In Irvington…Revisiting a Comprehensive Plan

Irvington’s Comprehensive Plan (CP), which guides development through zoning, is not that old. In fact, in 2003 the Village passed its most recent Comprehensive Plan which set forth the type of results residents wanted to see regarding development or lack thereof. The CP is simply the vision of how the Village wants to be developed. The Mayor and Board of Trustees realize there have been changes over the span of fourteen years and want to update it.

It will not be dismantled and rebuilt, rather, revisited and updated in certain areas.

Five different areas will be looked at within the Village by the CP Committee, which will be headed by the five members of the Board of Trustees and the chairs of the Planning Board, Architectural Review Board and the Zoning Board. These 8 people will be responsible for overseeing the update of the Plan. They will also form working groups of residents and focus on five main areas within the CP. These working groups will be of a very limited duration, and if the Village is able to form them by late February, they will meet amongst themselves, with additional help, and get their work done within approximately six weeks. This is not something that will go on for a year or so with different studies, etc. It will be of relatively short duration with definitive findings. At least one member of the CP Committee will be involved with each working group. Some groups may have two Committee members to assist them.

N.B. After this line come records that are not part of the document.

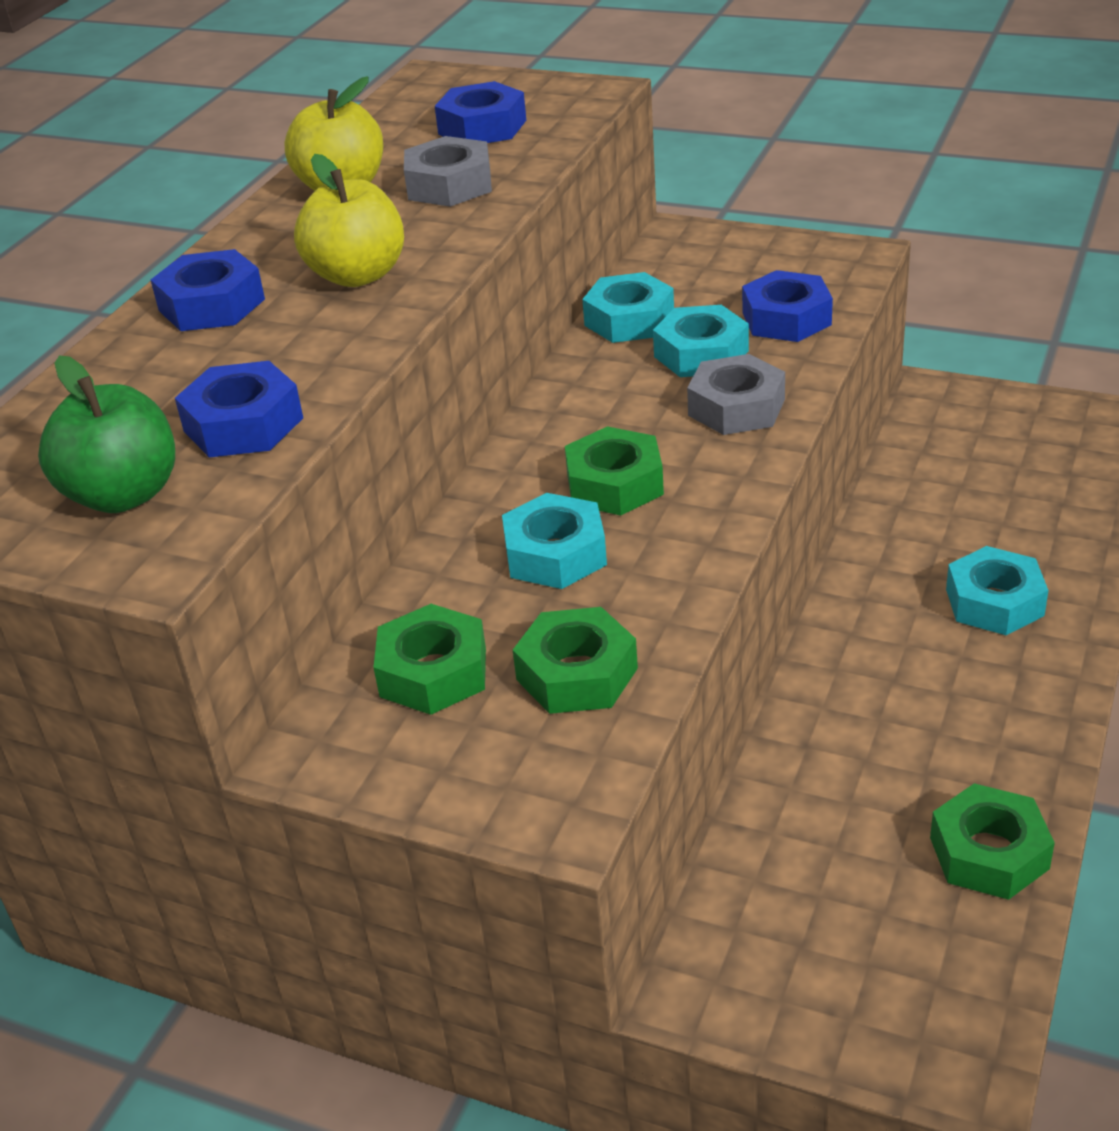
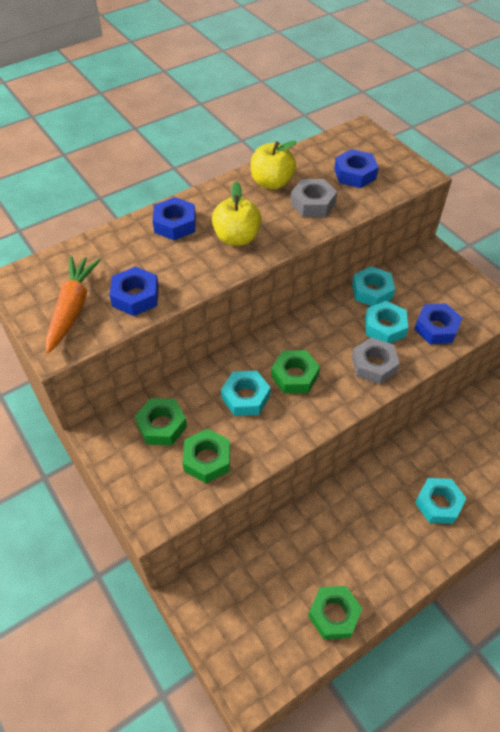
camera: 30 degrees right, 15 degrees up
(123, 495) = (72, 308): green apple -> orange carrot

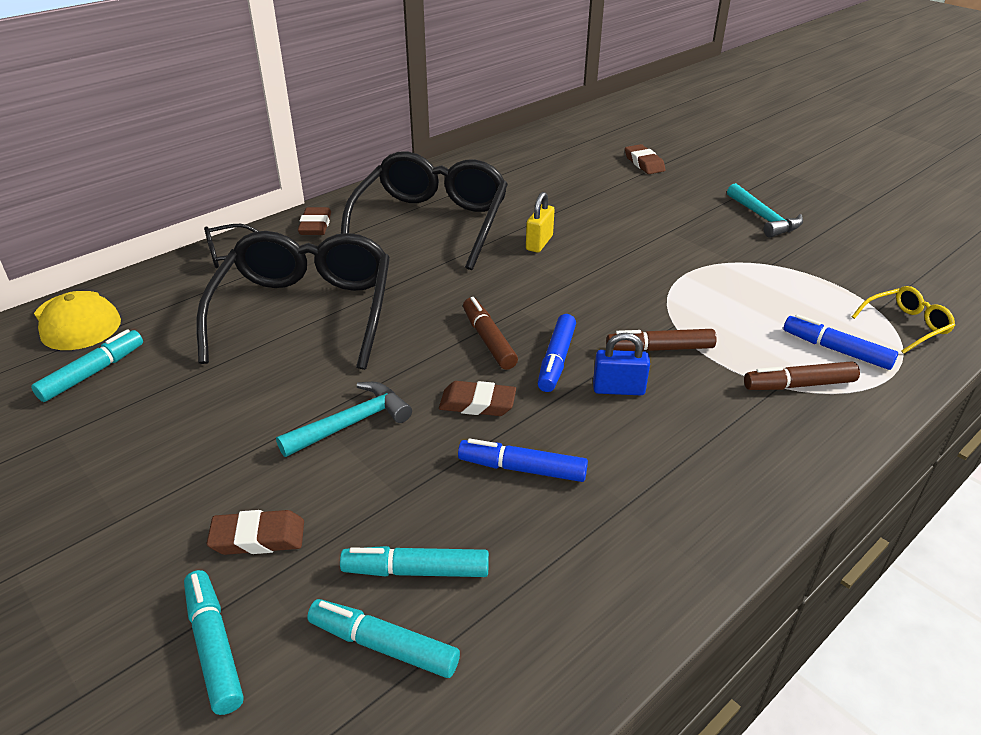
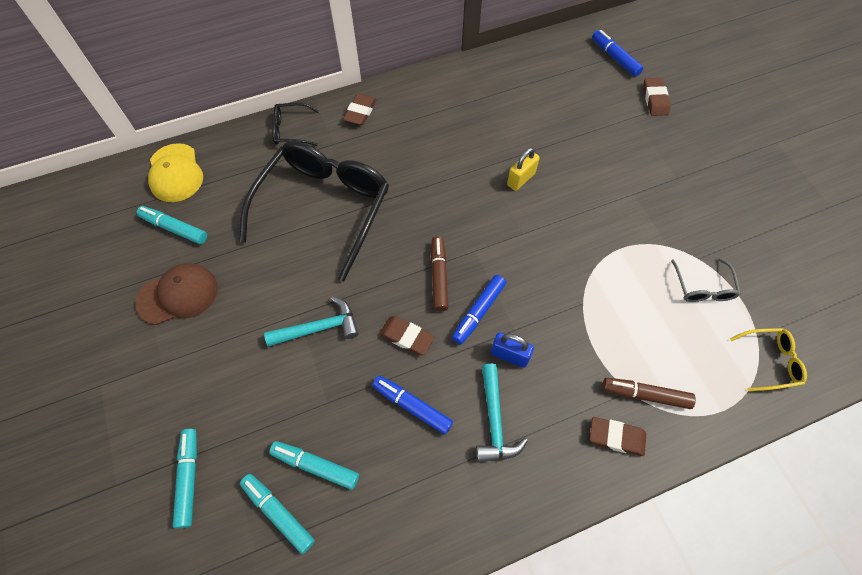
camera: 20 degrees right, 25 degrees up
(93, 373) = (174, 228): turquoise marker -> turquoise marker turned 120 degrees counterclockwise
(121, 438) = (178, 295): none -> brown cap
(258, 537) = (234, 406): brown eraser -> brown eraser (616, 437)
(431, 223) = (447, 132): black glasses -> none
(659, 349) = (559, 324): brown marker -> none
(763, 218) = (722, 200): turquoise hammer -> turquoise hammer (494, 420)
(793, 285) = (703, 287): none -> grey glasses
(836, 350) = (695, 369): blue marker -> blue marker (615, 57)

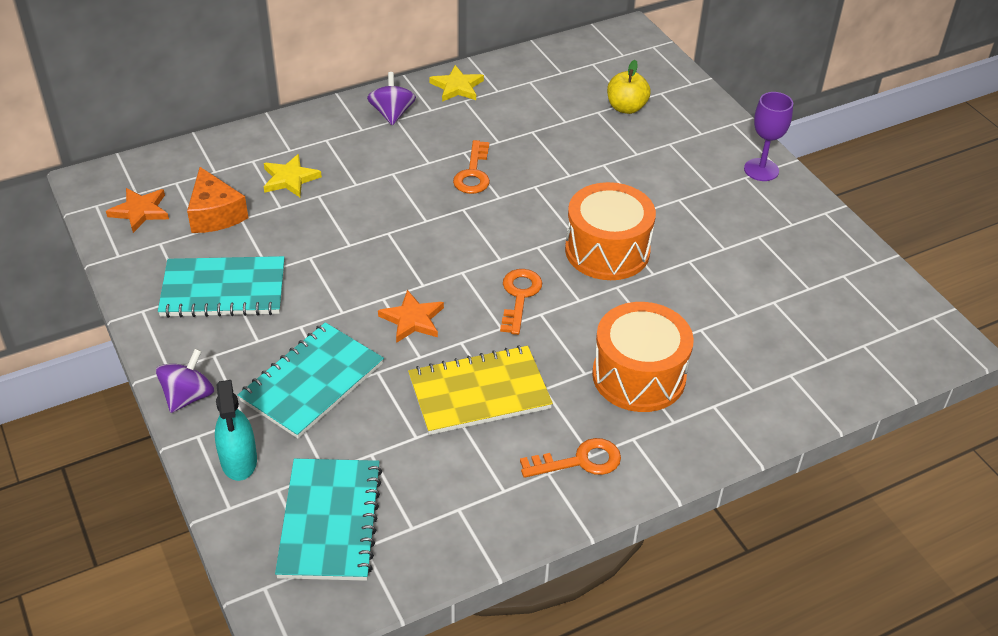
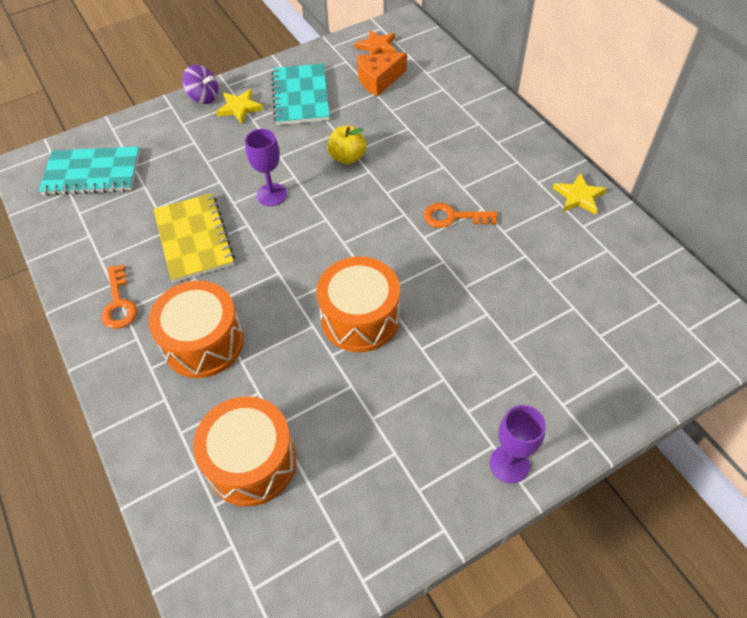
camera: 90 degrees right, 10 degrees up
(239, 460) = (148, 126): turquoise spray bottle -> none
(290, 179) = (425, 110): yellow star -> yellow star (239, 108)
(312, 382) = (212, 150): turquoise notebook -> none
(392, 114) = (524, 158): purple spinning top -> none
(412, 319) = (271, 195): orange star -> purple goblet
(519, 296) = (298, 257): orange key -> none
(626, 108) = (588, 332): yellow apple -> yellow apple (347, 157)
(779, 333) = (251, 462): none -> orange drum

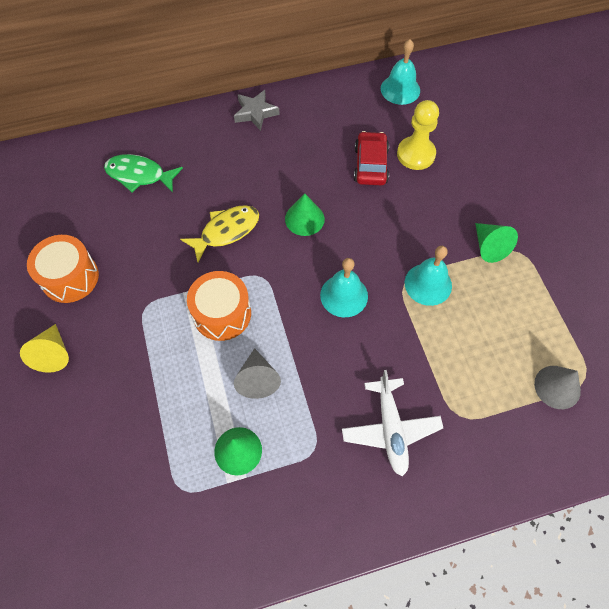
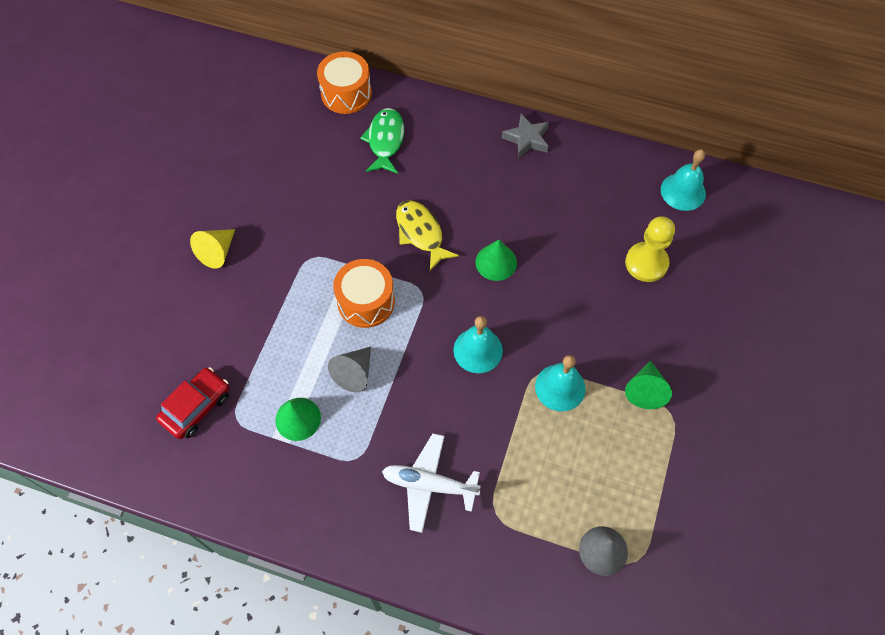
camera: 35 degrees right, 0 degrees up
(70, 277) = (271, 197): orange drum -> orange drum (346, 93)
(139, 175) = (385, 141): green fish -> green fish turned 45 degrees clockwise
(226, 231) = (421, 233): yellow fish -> yellow fish turned 120 degrees counterclockwise
(370, 165) = (595, 248): red car -> red car (196, 407)
(390, 429) = (429, 484): white plane -> white plane turned 75 degrees clockwise

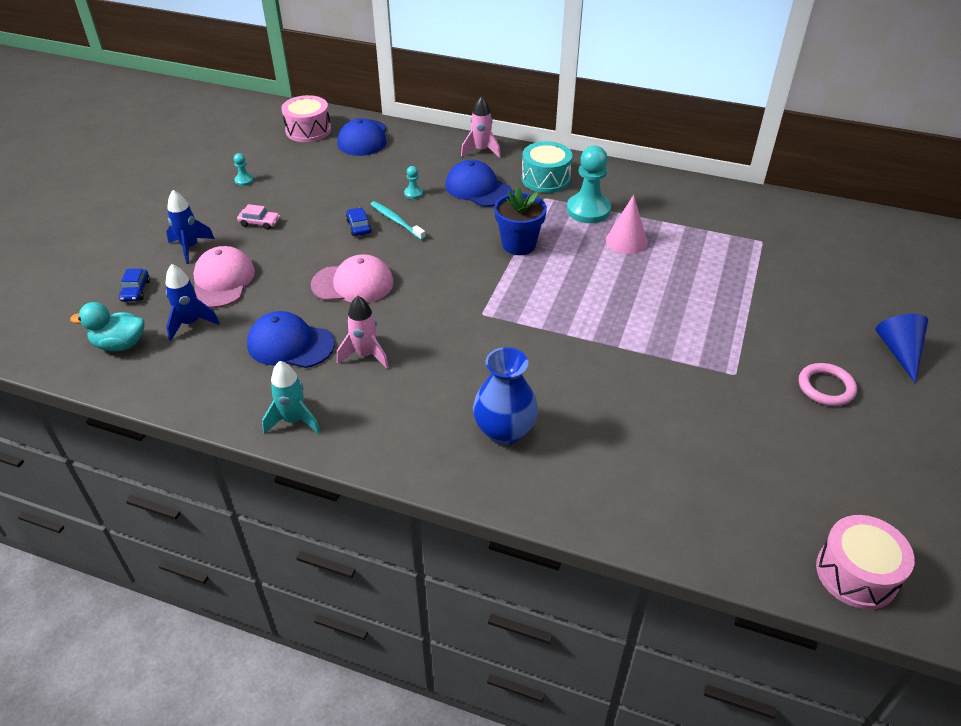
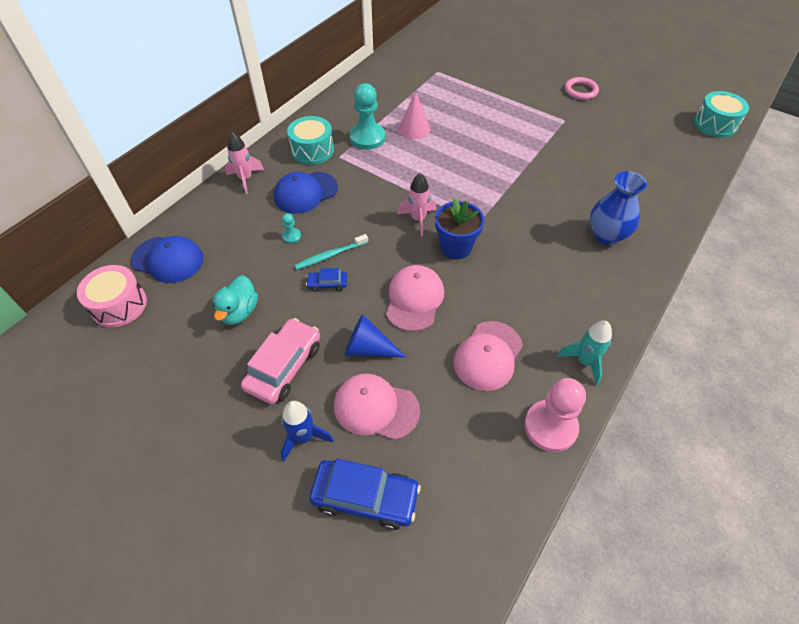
camera: 75 degrees left, 10 degrees up
(120, 344) = (456, 512): turquoise duck -> turquoise duck (239, 312)
(136, 290) = (365, 497): blue car -> blue car, size x2.02
(191, 323) = (438, 440): blue rocket -> none
(208, 398) = (550, 427): none -> pink pawn
(244, 180) = (191, 376): turquoise pawn -> none
(259, 223) = (284, 366): pink car -> pink car, size x2.02
(290, 344) = (488, 355): blue cap -> pink cap
(365, 355) = (512, 303): pink rocket -> pink rocket (418, 219)
(519, 245) = (397, 185): blue flower pot -> blue flower pot (456, 247)
(856, 573) = (715, 124): pink drum -> turquoise drum
(899, 352) = (555, 57): blue cone -> blue cone (368, 348)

Following are the five areas that the Committee is looking at.  The first is the Village’s Downtown Area involving the business district and the lower portion of Main Street. There will also be a Code Modernization group looking at possible environmental updates within the Village’s code, multi-family housing updates and finally what is referred to as 21st Century updates like Airbnb and Uber – in essence, issues that Irvington’s code does not currently include. The third area is the Historic Irvington group, focusing on how the historic character of the Village is represented in the code. The Broadway Corridor is the fourth area, and they will look specifically at the main thoroughfare connecting one Rivertown to the next – what Irvington wants it to look like or not look like. Completely new streets fall into this category, and that means that with the creation of any new street pedestrians must have sidewalks, bicycles have paths and automobiles have roads. The last area is the Sustainability working group which will look into the use of alternative energy like solar and geothermal. Resiliency planning is also incorporated, which makes sure buildings and facilities are resilient in response to ongoing issues with climate change such as increased severity of storms and coastal flooding.

The rough timeline for the first public meeting is February 16. At that time the project will be outlined, and the Village hopes to invite people whom they think would interested in working with a group. Others may simply show up at the meeting, since the Village does intend to publicize it. By mid-April, whatever the groups’ findings are will be presented to the CP Committee members who will start to prioritize them. In mid-June a second public meeting will be held for feedback from the community, and updates will start to be drafted for the CP. It is anticipated that the process will carry over into the Fall as potential changes are narrowed down and required steps under New York State law are met.

The idea that the Comprehensive Plan update could be adopted by the end of November is certainly within reach, with the real work taking place by officials and residents over the next several months.